In Europe this new procedure is currently being tested in several clinical centres including, in Germany, the Evangelical Hospital in Dusseldorf. Two other German hospitals will also participate. The basis for this advance in intervention is the continuous technology development. ‘It’s not only about the camera but also about the control and mobility of the endoscope, which has to be thin enough to enter the smallest channels. In addition, without a very good flushing function we cannot carry out any surgical interventions,’ Neuhaus said, mindful of the interest in cooperation with the industry. ‘The devices need to be tested and developed further, and engineers regularly visit to watch us at work. With them we discuss future technologies based on clinical need.’
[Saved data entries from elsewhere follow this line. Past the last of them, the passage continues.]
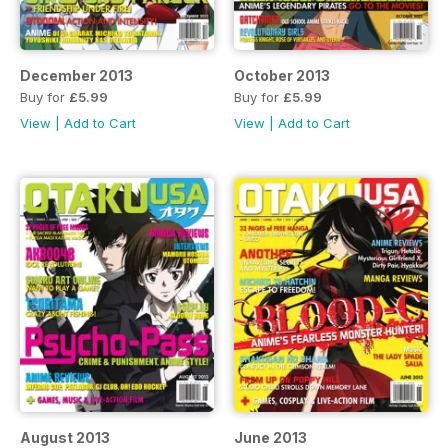
December 2013
October 2013
Buy for
£5.99
Buy for
£5.99
View
|
Add to Cart
View
|
Add to Cart
August 2013
June 2013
To promote the international exchange on procedures and technologies, many years ago Neuhaus founded the International Endoscopy Symposium, held annually in Dusseldorf. What’s on the 2016 agenda? ‘Our work increasingly revolves around treatment and intervention, but also good diagnostics must not be neglected. The new possibilities offered by interventions under endoscopic ultrasound guidance are particularly exciting. In one endoscopy session they allow examining several organs and positioning stents to create anastomoses, for example between stomach and small intestine. Moreover, new opportunities to carry out endoscopies of the entire small intestine, or to position medication in a targeted fashion in certain organ sections or tumours certainly will be on the 2016 agenda.’
Senior Consultant of the Medical Clinical at the Evangelical Hospital Dusseldorf since 1995, Professor Horst Neuhaus MD has his scientific and clinical focus set on diagnosis and treatment of particularly early cancer stages of the intestinal tract, diseases of the biliary tract and pancreas, as well as diagnostic and therapeutic endoscopy. He is involved in several international studies in close cooperation with German and international centres and hospitals. He also hosts the International Endoscopy Symposium in Dusseldorf, considered one of the world’s largest and most important congresses within the discipline.